The night is still young, and as I lie here in bed looking up into the darkness, a darkness so black that the ceiling is invisible, I begin to remember the story I started last night. That’s what I do when sleep refuses to come. I lie in bed and tell myself stories. They might not add up to much, but as long as I’m inside them, they prevent me from thinking about the things I would prefer to forget. Concentration can be a problem, however, and more often than not my mind eventually drifts away from the story I’m trying to tell to the things I don’t want to think about. There’s nothing to be done. I fail again and again, fail more often than I succeed, but that doesn’t mean I don’t give it my best effort.
I put him in a hole. That felt like a good start, a promising way to get things going. Put a sleeping man in a hole, and then see what happens when he wakes up and tries to crawl out. I’m talking about a deep hole in the ground, nine or ten feet deep, dug in such a way as to form a perfect circle, with sheer inner walls of dense, tightly packed earth, so hard that the surfaces have the texture of baked clay, perhaps even glass. In other words, the man in the hole will be unable to extricate himself from the hole once he opens his eyes. Unless he is equipped with a set of mountaineering tools—a hammer and metal spikes, for example, or a rope to lasso a neighboring tree—but this man has no tools, and once he regains consciousness, he will quickly understand the nature of his predicament.’
Paul Auster. Man in the Dark.
‘Imagine that you’re placed in a field, wearing a blindfold, and you’re given a little tool bag to carry. You’re told that your job is to run around this field, blindfolded. That is how you are supposed to live life. And so you do what you are told. Now, unbeknownst to you, in this field there are a number of widely spaced, fairly deep holes. You don’t know that at first—you’re naive. So you start running around and sooner or later you fall into a large hole. You feel around, and sure enough, you can’t climb out and there are no escape routes you can find. Probably what you would do in such a predicament is take the tool bag you were given and see what is in there; maybe there is something you can use to get out of the hole. Now suppose that the only tool in the bag is a shovel.

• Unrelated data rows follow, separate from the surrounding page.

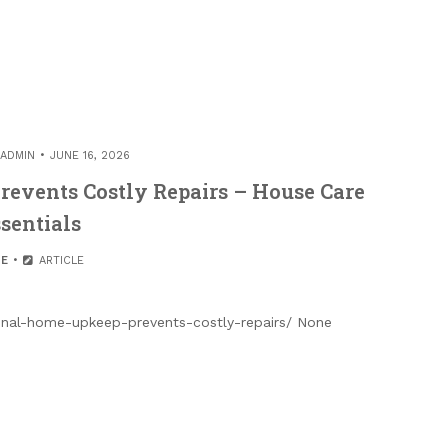
ADMIN
JUNE 16, 2026
events Costly Repairs – House Care
sentials
E
ARTICLE
nal-home-upkeep-prevents-costly-repairs/ None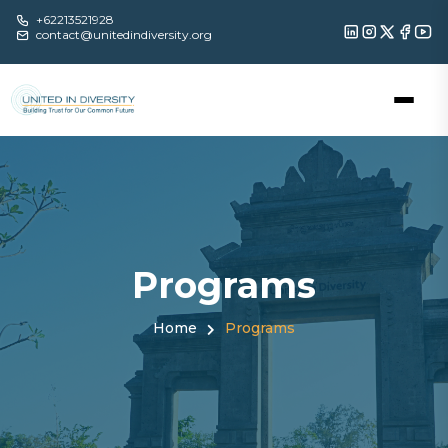
+62213521928
contact@unitedindiversity.org
Programs
Home
Programs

So you dutifully start digging, but pretty soon you notice that you’re not out of the hole. So you try digging faster and faster. But you’re still in the hole. So you try big shovelfuls, or little ones, or throwing the dirt far away or not. But still you are in the hole. All this effort and all this work, and oddly enough the hole has just gotten bigger and bigger and bigger. Isn’t that your experience? So you come to see me thinking, “Maybe he has a really huge shovel—a gold-plated steam shovel.” Well, I don’t. And even if I did I wouldn’t use it, because digging is not a way out of the hole—digging is what makes holes. So maybe the whole agenda is hopeless—you can’t dig your way out, that just digs you in.’
Hayes, S. C., Strosahl, K. D., and Wilson, K. G. Acceptance and commitment therapy: An experiential approach to behavior change.